Missing Mekong waters rouse suspicions of China
By this time of year, the Mekong River should have been rising steadily with the monsoon rains, bringing fishermen a bounty of fat fish.
Instead, the river in Thailand has fallen farther than anyone can remember, and the only fish are tiny.
Scientists and people living along the river fear the impact of the worst drought in years has been exacerbated by upstream dams raising the prospect of irreversible change on the river that supports one of Southeast Asia’s most important rice-growing regions.
A promise by the People’s Republic of China (PRC) to release more dam water to ease the crisis has only raised worries over the extent to which the river’s natural cycles — and the communities that have depended on it for generations — have been forever disrupted.
“Now, China is completely in control of the water,” said Premrudee Deoruong of Laos Dam Investment Monitor, an environmental group. “From now on, the concern is that the water will be controlled by the dam builders.”
In the northeastern Thai province of Nakhon Phanom, where the now-sluggish river forms the border with Laos, the measured depth of the Mekong fell below 1.5 meters in late July 2019. The average depth there for the same time of year is 8 meters. (Pictured: A fisherman scoops water out of his boat on the Mekong River in Nakhon Phanom, Thailand, in July 2019.)
“What I have seen this year has never happened before,” said Sun Prompakdee, who has been fishing from Ban Nong Chan village for most of his 60 years. “Now we only get small fish. There are no big fish when the water is this low.”
The collapse in the water level is partly due to drought — with rainfall during the past 60 days more than 40% below normal for the time of year.
It is also because dams upstream cut off water just when it was most needed.
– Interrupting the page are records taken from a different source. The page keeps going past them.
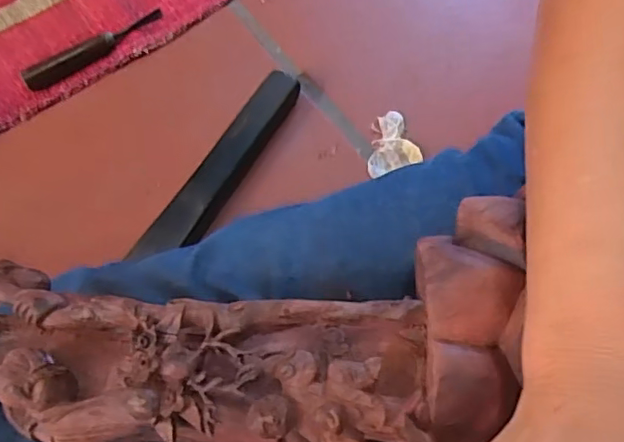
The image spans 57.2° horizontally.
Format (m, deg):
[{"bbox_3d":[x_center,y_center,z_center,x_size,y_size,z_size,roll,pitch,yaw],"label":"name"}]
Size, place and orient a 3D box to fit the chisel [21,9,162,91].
[{"bbox_3d":[-0.245,-0.197,0.645,0.167,0.020,0.027,-33,69,-12],"label":"chisel"}]

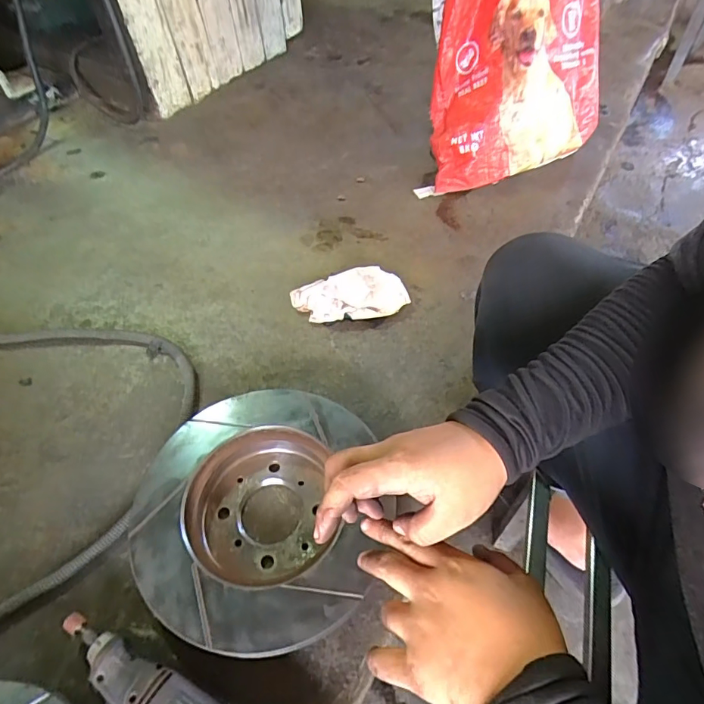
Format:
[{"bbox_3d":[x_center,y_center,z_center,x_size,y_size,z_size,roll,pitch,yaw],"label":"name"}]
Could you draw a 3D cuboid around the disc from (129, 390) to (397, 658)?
[{"bbox_3d":[-0.088,0.159,0.468,0.238,0.047,0.245,0,52,0],"label":"disc"}]

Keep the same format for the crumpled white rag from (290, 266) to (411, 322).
[{"bbox_3d":[-0.001,-0.080,0.660,0.163,0.043,0.079,-14,53,-10],"label":"crumpled white rag"}]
Officials at the PRC’s Jinghong hydropower station said in early July 2019 that they were more than halving the flow rate for “grid maintenance” on what the PRC calls the Lancang River.
Then the new Xayaburi dam, being built by a Thai company in Laos to provide power for Thailand, began test runs on July 15.
It is just the kind of nightmare feared by the countries downstream — Thailand, Laos, Cambodia and Vietnam — where tens of millions of people rely on a river that gave rise to the region’s ancient kingdoms.
Facing water shortages in cities and fields, Thailand has told farmers to stop planting more rice.
The PRC’s embassy did not respond to a request for comment on the meeting or the water shortage. Just two weeks before the crisis, the embassy released a statement promising China’s care for a river it said “embodies a natural bond of mutual support.”
In Beijing, Chinese foreign ministry spokeswoman Hua Chunying said: “I know that China has been in close contact with countries in the Greater Mekong Subregion regarding cooperation on the Mekong River.”
Thailand also asked Laos to open the Xayaburi dam.
Both China and Laos had agreed to release water to address the immediate water shortage, the Thai Foreign Ministry said. Since then, the water level at Nakhon Phanom has started to rise.
Environmentalists said the sudden water shortage was a warning sign for the future of the Mekong and its flora and fauna, including the endangered Giant Catfish.
China’s 11 Mekong dams with the capacity to generate more than 21,300 megawatts of electricity dwarf those of its neighbors.
Another eight dams proposed for the river basin — the main river and its tributaries — could add capacity of nearly 6,000 megawatts, according to the Washington-based Stimson Center.
The dams in Laos are much smaller and the current 64 generate less than 5,700 megawatts, but there are 63 being built and proposals to add more than 300 so that the electricity capacity from its part of the Mekong basin would surpass China’s.
“It is using the river for only one use — hydropower — and the other users are being marginalized,” said Pianporn Deetes of the International Rivers group.
The fact that China said the dams could help to regulate the water levels on the Mekong — providing more water in the dry season and storing it in the monsoon — was itself worrying, she said.
The life of the river has adapted to monsoon floods that bring silt and allow fish to migrate and a dry season that leaves land exposed where birds can breed. Trying to manage the flow of the river through planned releases from dams can lead to unpredictable swings that suddenly wash away boats or livestock.
The fishermen of Nakhon Phanom have started using smaller mesh nets and finer lines now that the fish are smaller. They go out less frequently and make much less money.
“I wish the seasonal pattern would return so fish can lay eggs as they used to,” said fisherman Chai Haikamsri, 47. “I wish the dams would not disrupt this anymore.”